#### [Aim of the task]
Your answer should consist of all lines in the listing that hold the word "another".

══ Data extracts

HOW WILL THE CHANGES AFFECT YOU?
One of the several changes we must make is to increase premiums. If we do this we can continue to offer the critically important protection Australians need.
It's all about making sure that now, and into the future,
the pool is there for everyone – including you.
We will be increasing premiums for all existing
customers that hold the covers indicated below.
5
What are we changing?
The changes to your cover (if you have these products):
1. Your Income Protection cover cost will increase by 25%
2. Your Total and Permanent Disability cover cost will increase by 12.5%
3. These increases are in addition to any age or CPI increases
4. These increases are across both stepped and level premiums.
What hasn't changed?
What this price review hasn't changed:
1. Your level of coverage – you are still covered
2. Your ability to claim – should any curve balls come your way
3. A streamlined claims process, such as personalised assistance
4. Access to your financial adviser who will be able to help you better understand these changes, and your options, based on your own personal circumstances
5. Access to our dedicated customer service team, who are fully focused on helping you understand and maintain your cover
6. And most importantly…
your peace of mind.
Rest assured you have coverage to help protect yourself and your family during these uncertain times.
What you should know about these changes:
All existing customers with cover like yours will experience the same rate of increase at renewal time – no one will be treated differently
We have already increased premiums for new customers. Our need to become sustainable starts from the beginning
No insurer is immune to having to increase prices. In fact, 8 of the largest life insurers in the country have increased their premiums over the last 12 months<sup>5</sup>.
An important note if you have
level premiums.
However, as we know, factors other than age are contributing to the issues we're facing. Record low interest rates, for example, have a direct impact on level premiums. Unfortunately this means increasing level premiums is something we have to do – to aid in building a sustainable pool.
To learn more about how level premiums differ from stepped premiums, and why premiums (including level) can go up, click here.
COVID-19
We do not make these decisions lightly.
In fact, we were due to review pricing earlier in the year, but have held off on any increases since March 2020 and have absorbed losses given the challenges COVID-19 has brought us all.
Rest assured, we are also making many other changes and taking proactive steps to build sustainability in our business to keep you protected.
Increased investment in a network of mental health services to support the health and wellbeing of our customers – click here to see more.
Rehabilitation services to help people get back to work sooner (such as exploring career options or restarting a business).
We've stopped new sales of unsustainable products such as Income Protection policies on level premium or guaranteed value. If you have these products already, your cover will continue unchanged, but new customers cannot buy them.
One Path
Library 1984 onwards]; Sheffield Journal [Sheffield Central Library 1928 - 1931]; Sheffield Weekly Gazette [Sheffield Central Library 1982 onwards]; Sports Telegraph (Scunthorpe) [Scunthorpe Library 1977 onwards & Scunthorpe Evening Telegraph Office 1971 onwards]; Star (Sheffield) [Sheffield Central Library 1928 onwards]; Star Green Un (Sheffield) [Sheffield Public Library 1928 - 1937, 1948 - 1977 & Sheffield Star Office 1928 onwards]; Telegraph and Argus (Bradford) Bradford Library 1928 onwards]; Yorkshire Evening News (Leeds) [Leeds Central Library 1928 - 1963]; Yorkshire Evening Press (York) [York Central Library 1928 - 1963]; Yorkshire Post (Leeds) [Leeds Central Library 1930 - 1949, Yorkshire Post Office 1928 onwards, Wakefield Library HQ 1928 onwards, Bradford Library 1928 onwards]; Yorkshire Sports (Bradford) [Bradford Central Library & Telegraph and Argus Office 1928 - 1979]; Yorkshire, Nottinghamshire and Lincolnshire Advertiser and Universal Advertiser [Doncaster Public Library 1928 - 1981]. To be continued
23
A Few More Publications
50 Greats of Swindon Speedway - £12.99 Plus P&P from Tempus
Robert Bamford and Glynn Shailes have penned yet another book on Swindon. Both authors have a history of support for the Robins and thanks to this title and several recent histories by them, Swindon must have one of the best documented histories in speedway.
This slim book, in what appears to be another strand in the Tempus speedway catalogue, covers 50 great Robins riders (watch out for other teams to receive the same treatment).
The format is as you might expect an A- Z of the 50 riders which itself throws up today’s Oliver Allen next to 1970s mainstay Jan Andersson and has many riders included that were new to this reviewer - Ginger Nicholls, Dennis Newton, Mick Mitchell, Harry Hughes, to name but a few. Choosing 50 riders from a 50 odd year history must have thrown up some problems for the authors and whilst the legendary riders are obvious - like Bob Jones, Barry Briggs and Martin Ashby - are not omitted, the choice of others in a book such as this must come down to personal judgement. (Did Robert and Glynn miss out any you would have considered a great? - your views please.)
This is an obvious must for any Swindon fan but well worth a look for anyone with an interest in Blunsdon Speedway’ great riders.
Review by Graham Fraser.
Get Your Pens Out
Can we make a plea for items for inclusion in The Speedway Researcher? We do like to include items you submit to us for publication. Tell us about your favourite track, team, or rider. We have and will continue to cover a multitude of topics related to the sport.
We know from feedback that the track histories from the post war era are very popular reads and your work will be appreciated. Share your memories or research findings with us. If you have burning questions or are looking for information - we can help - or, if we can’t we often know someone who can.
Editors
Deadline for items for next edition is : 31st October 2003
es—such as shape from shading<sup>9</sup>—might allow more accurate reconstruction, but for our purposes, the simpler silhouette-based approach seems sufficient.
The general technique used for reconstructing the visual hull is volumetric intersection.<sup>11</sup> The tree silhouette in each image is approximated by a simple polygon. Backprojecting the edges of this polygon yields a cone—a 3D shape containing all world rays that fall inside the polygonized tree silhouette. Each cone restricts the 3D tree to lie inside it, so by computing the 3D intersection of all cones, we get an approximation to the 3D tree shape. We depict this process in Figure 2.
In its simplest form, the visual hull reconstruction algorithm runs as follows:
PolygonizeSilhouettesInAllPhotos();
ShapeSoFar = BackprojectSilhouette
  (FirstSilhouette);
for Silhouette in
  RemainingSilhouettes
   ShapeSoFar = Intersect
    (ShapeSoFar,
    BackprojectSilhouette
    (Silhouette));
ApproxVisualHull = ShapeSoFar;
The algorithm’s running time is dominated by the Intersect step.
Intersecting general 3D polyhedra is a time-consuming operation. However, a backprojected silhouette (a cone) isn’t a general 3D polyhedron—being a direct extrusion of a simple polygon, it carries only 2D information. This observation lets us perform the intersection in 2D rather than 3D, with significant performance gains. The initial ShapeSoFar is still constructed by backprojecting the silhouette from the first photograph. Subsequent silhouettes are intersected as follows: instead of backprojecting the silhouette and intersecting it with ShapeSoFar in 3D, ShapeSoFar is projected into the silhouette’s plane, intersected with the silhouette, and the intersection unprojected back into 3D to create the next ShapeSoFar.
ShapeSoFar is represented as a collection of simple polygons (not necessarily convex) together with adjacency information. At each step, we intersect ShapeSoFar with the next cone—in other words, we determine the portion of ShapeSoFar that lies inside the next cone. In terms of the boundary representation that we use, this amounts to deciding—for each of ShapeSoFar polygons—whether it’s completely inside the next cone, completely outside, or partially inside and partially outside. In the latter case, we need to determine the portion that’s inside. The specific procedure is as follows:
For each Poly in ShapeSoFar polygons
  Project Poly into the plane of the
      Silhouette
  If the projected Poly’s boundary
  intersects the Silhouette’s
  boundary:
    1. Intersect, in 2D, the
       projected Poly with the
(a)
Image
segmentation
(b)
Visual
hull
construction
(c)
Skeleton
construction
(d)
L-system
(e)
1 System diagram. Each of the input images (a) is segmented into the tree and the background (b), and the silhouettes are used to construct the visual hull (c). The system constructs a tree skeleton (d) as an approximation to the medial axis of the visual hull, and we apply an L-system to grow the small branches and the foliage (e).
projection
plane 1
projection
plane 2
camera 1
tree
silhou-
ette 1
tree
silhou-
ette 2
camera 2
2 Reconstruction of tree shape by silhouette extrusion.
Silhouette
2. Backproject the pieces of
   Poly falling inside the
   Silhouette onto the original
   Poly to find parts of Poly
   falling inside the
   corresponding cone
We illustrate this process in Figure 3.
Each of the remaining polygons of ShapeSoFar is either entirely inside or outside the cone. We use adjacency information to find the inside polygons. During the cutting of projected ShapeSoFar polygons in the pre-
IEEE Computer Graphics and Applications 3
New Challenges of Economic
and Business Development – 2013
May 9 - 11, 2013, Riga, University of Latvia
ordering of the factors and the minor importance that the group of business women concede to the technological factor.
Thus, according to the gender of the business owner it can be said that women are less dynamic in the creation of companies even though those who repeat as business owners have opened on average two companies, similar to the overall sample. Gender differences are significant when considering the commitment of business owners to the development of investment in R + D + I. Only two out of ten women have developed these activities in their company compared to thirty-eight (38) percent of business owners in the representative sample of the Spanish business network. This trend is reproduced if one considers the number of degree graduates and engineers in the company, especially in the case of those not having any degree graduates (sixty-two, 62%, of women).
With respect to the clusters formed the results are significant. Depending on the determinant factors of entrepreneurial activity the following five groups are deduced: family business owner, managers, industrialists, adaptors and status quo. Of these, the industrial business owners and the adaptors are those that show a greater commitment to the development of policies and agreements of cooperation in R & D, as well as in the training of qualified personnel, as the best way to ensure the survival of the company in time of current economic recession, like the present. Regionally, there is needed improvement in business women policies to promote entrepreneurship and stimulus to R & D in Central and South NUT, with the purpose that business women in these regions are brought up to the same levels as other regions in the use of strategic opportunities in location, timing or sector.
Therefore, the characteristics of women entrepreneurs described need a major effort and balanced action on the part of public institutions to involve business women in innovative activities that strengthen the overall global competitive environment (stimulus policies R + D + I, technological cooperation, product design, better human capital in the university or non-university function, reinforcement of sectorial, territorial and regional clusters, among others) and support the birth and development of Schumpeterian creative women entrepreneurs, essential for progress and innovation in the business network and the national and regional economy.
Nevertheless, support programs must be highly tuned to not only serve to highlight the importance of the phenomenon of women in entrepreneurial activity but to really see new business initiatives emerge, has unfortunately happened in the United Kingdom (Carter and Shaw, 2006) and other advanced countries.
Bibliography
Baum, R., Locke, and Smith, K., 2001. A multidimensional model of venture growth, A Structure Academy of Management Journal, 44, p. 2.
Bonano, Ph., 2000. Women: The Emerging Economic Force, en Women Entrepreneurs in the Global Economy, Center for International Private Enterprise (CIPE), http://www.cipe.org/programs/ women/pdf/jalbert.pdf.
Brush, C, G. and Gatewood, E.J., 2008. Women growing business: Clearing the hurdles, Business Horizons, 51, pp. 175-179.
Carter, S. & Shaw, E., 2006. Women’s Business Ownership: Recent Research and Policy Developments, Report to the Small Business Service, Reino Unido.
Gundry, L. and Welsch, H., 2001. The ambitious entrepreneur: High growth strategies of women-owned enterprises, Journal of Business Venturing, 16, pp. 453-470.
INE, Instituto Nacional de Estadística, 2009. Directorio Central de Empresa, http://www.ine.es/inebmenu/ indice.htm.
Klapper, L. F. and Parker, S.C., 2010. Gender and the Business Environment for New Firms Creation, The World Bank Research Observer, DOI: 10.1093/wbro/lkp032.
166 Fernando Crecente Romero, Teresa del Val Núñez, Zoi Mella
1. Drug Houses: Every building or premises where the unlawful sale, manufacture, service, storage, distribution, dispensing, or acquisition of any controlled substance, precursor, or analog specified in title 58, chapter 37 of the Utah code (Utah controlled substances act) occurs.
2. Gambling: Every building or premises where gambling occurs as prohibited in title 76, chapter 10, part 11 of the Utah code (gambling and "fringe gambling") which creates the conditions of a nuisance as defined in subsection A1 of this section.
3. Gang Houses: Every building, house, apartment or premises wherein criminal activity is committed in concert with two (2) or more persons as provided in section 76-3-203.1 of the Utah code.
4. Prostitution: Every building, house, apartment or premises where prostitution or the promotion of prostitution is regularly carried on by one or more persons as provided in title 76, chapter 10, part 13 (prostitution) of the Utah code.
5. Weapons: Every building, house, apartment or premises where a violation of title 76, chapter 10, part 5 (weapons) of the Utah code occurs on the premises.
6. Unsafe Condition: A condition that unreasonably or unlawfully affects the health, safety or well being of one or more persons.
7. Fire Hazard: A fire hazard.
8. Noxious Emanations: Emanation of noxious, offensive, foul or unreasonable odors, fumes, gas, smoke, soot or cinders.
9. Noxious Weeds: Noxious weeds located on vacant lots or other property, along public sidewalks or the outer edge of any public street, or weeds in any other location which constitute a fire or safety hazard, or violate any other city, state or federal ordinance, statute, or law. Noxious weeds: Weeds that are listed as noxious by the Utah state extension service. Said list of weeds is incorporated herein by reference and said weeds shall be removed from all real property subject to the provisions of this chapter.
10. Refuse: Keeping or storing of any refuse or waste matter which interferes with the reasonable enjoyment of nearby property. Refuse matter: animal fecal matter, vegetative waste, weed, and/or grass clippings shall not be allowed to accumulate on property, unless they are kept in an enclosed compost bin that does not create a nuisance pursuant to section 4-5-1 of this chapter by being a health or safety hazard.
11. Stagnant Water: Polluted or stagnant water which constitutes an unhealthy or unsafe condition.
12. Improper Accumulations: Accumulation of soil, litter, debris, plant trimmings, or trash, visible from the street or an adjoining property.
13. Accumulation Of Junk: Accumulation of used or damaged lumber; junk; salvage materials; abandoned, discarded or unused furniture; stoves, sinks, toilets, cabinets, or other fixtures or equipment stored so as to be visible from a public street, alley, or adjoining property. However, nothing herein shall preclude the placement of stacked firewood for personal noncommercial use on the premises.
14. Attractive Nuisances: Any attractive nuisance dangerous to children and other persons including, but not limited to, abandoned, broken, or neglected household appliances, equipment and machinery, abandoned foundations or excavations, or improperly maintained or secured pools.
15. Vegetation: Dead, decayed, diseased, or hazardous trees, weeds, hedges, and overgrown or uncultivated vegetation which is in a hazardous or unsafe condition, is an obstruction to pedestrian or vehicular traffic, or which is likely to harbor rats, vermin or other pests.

════

#### [Solution for this task]
Robert Bamford and Glynn Shailes have penned yet another book on Swindon. Both authors have a history of support for the Robins and thanks to this title and several recent histories by them, Swindon must have one of the best documented histories in speedway.
This slim book, in what appears to be another strand in the Tempus speedway catalogue, covers 50 great Robins riders (watch out for other teams to receive the same treatment).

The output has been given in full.